I'd ditch the pole, and hang the lights from hooks screwed into the ceiling, because you're already in a tight space, and I assume you won't be hanging clothes in there.


----------



## Canadian_Budder (Apr 7, 2007)

the ceiling is about another 4 or 5 feet up - im going to turn these to 12/12 in about 2 - 3 weeks - so ill be okay for space. I can raise the lights another 20 inches.


----------



## LaserKittensGoPewPew (Apr 7, 2007)

yeah, screw that pole. Hang the light from the ceiling so your plants have even more room to grow. Probably get a bigger yield.

 For odor control I suggest you get yourself a small ozone generator. You need to be careful though and make sure you get the right size for the amount of cubic feet you have. Obviously if you get one rated to deodorize a room that's 500 cubic feet you're going to have a health risk. Go for like a 5ml/h ozone generator and it'll take care of that smell no problem. 

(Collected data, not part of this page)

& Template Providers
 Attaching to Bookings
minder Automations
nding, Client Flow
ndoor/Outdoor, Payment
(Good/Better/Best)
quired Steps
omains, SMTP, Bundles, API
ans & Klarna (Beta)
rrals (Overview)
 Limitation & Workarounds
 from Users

For ventilation, it depends on your HPS light. If you're using a 175w you can ventilate that thing with some computer fans. If you're using a 400w or higher you'll probably want to get some stronger fans to do that. 

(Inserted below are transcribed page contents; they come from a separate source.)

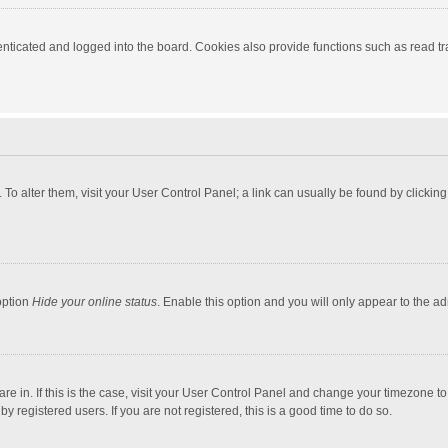
ticated and logged into the board. Cookies also provide functions such as read tra
e. To alter them, visit your User Control Panel; a link can usually be found by click
option
Hide your online status
. Enable this option and you will only appear to the a
 are in. If this is the case, visit your User Control Panel and change your timezone 
 registered users. If you are not registered, this is a good time to do so.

Where did you plan on exhausting all the hot air anyway?


----------



## Canadian_Budder (Apr 7, 2007)

There really isn't any hot air because the lights dont generate heat. The flowering light does generate heat, but when Im budding that sucker is only running in the day when the door is wide open and venting thru a window with duct work.


----------



## LaserKittensGoPewPew (Apr 7, 2007)

I meant maz3282...or are you him?


----------



## Grownothing (Apr 12, 2007)

I run a closet setup with a 400W HPS light, and a full aeroponic setup.
The only problem I had at first was the light was too close to the bottom of my closet, and there wasnt any ventilation.
I unscrewed the light fixture in the closet, which when it was unscrewed, it was a big hole into the attic. I stuck a fan over the hole so it would blow air out of the closet.
I only have the one fan right now, and I can have a closet at about a stable 80F with 30-40% humidity. Once I get another fan, I think I can get a lower temp and more humidity.
I would consider the 400W, only because you can use it wherever. It has enough power to probably churn out like 10-15 plants at a time easy.
I love my HPS light, I got it for pretty cheap too, which makes me more happy.
I cant wait to start growing.


----------